S’il n’y avait qu’une chose à sauver dans la vidéo mise en ligne ce mardi midi par Eric Zemmour pour annoncer sa candidature à la présidentielle, ce serait sa bande-son. Certes parasité par une voix triste débitant un couplet aussi décliniste que galvaudé, le deuxième mouvement de la Septième Symphonie de Beethoven s’y fait entendre.
On peut rire de voir le chantre de la «France éternelle» utiliser l’œuvre d’un compositeur allemand pour appuyer son propos. Et se bidonner encore un peu plus quand on découvre que l’admirateur de Napoléon utilise une symphonie dont la première exécution fut donnée par le grand Ludwig le 8 décembre 1813… lors d’un concert à Vienne, événement de charité donné pour des soldats autrichiens blessés et moment d’exaltation des troupes de la sixième Coalition opposée à la Grande Armée de l’Empereur des Français.
Une fois le rire retombé – et pour continuer de conjurer l’effroi, on peut aussi picorer quelques exemples d’utilisations bien plus heureuses de ce mouvement lancinant et majestueux. Voici nos cinq itérations préférées du deuxième mouvement de la Septième Symphonie de Beethoven.
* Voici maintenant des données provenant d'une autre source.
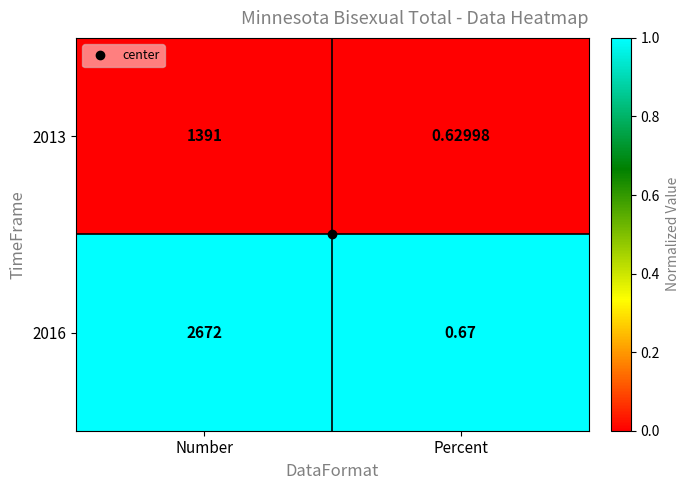

At which category is the sum across all series the highest?

Number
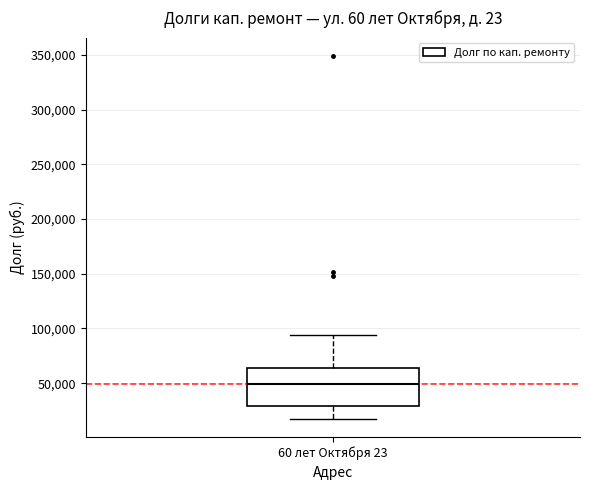

Where does the median line of the box for 60 лет Октября 23 sit on the y-axis? The values are not printed on the chart, so give them approximately, as read against the axis.

50000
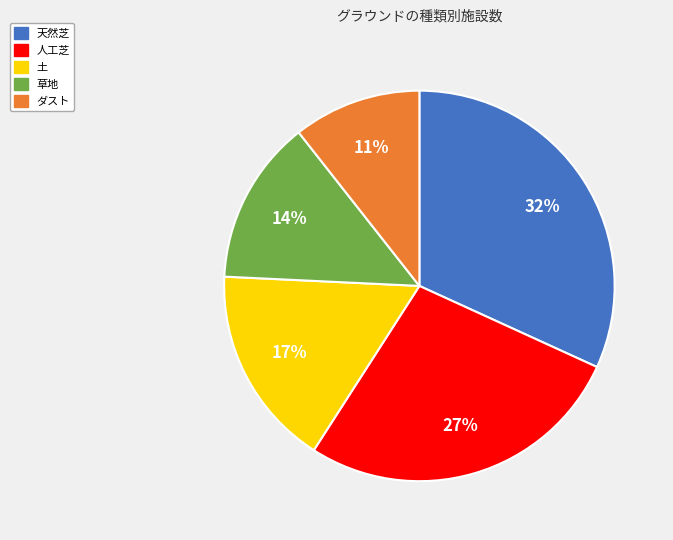

What is the ratio of the value at 天然芝 to the value at 人工芝?

1.2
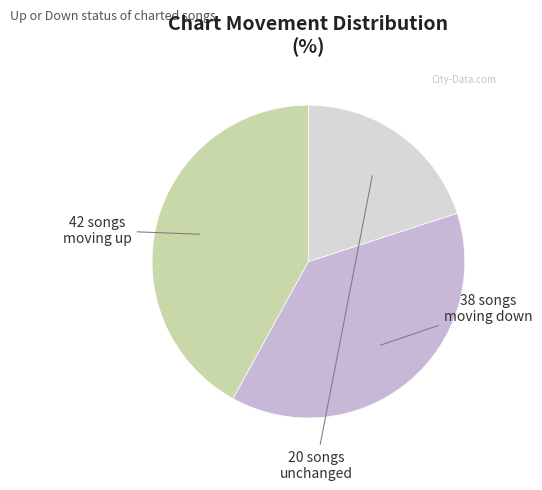

How many segments does this pie chart have?

3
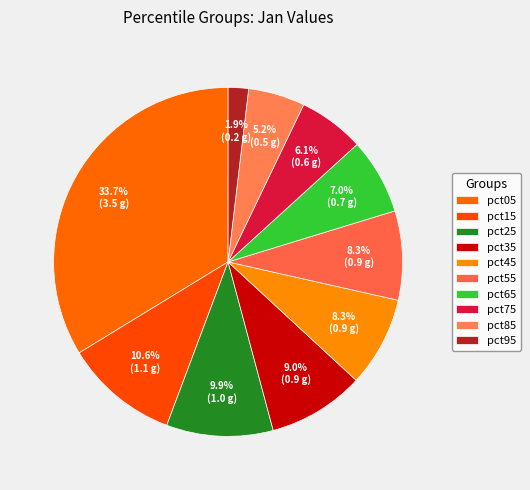

Is there a majority slice in this chart?

No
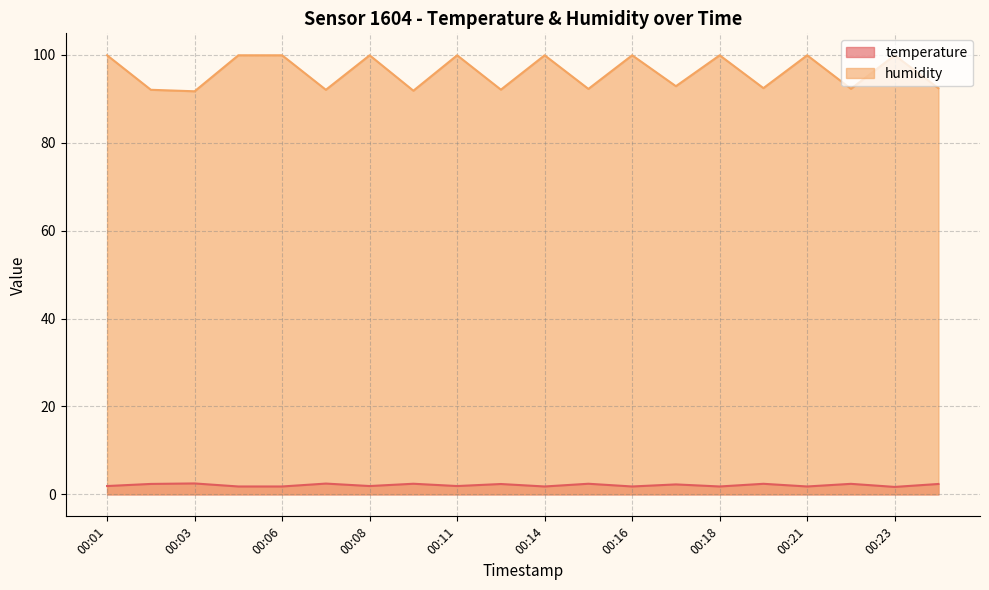

At which category does humidity reach its first local peak?

00:08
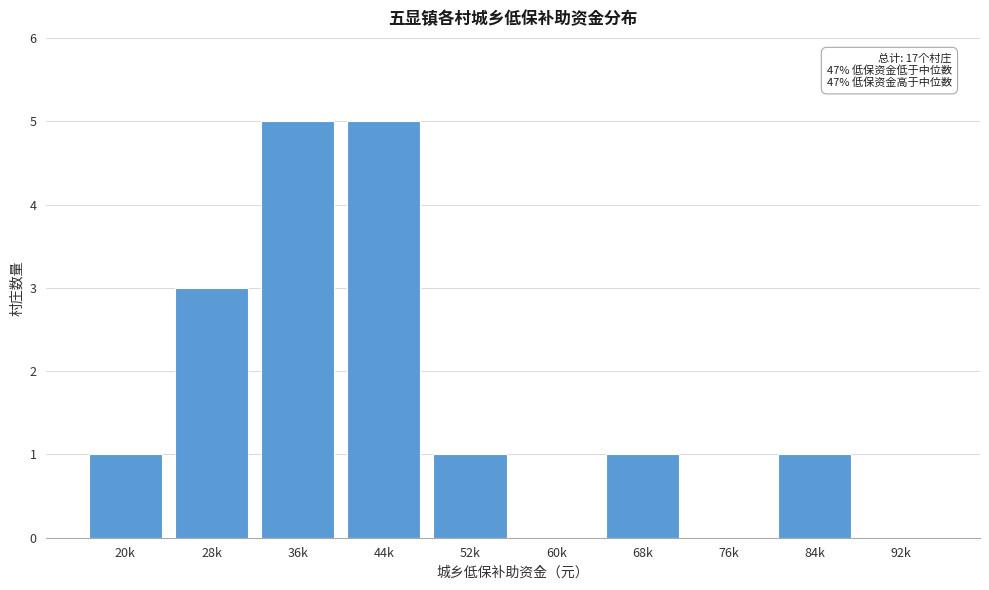

Reading left to right, list all the values displayed in this chart.

20k=1	28k=3	36k=5	44k=5	52k=1	60k=0	68k=1	76k=0	84k=1	92k=0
«Lola» de Jacques Demy (1961)
Une décapotable américaine qui arrive sur le front de mer de La Baule. En sort un mystérieux personnage, lunettes de soleil sur le nez, chapeau à larges bords sur le crâne et cigare au bec. Il s’avance vers la mer, impassible. Tire plusieurs bouffées sur son barreau de chaise. Plan sur son visage, travelling sur les flots, plan sur son visage. Il remonte dans sa caisse, démarre le moteur et la Septième Symphonie. Voilà comment s’ouvre Lola, de Jacques Demy. C’est franchement beau (bien plus qu’une vidéo de Zemmour).
«Le Discours d’un roi» de Tom Hooper (2010)
Toujours au rayon cinéma et plus proche de l’exercice zemmourien, on peut citer le Discours d’un roi (qui bégaie mais qui se soigne). Dans une séquence clé du film du réalisateur britannique Tom Hooper, le deuxième mouvement de la Septième Symphonie vient souligner l’adresse à la nation de George VI au déclenchement de la Seconde Guerre mondiale. Le souffle de Beethoven fonctionne à plein pour accompagner ce discours de 1939 (pour annoncer l’entrée du Royaume-Uni dans le conflit mondial) autrement plus enlevé que la lecture monocorde proposée par Eric Zemmour.
«Poème sur la 7e» de Johnny Hallyday (1970)
«Qui a couru sur cette plage ? Elle a dû être belle. Est-ce que son sable était blanc ? Est-ce qu’il y avait des fleurs jaunes ? Dans le creux de chaque dune ? J’aurais bien aimé toucher du sable…» Ce n’est pas là l’œuvre la plus connue de Johnny Hallyday et pourtant, elle mérite le détour. Poème sur la 7e annonce la couleur dans son titre : il s’agit d’un texte déclamé sur la Septième Symphonie, dans une sorte de pastiche de ce qu’a pu faire un Léo Ferré au cours de sa carrière. Chez Johnny, le poème n’est pas signé Louis Aragon mais Philippe Labro et il installe une étonnante ambiance post-apocalyptique. Sortie en 1970, la voici interprétée en 1992, à Bercy, par un Johnny possédé.
«Exposition/We can work it out» de Deep Purple (1969)
Sur «The Book of Talyesin», le deuxième album de Deep Purple, figurent deux emprunts de «tubes» de la musique classique : l’ouverture d’Ainsi parlait Zarathoustra de Wagner et le deuxième mouvement de la Septième Symphonie de Beethoven. Ce dernier introduit le double titre Exposition /We can work it out, qui est lui-même composé, dans sa deuxième partie, d’une reprise des Beatles. Le tout à la sauce psychédélique : bien plus tripant que le candidat d’extrême droite.
12 novembre 1989, premier concert d’un Berlin réunifié
Célébrer la réunification plutôt que la division ? Trois jours après la chute du mur, Daniel Barenboim et le Philharmonique de Berlin décident d’offrir un concert à leurs «frères de l’Est». Dans la nuit qui précède, certains dorment dans leur voiture pour ne pas rater ce moment. Pas de billet : il suffit de présenter ses papiers d’identité. A l’époque, la Philharmonie de Berlin était perdue dans le no man’s land donnant sur la frontière avec Berlin-Est. Au programme de ce concert exceptionnel, deux œuvres phares de Ludwig van Beethoven : la Septième Symphonie et le premier concerto pour piano.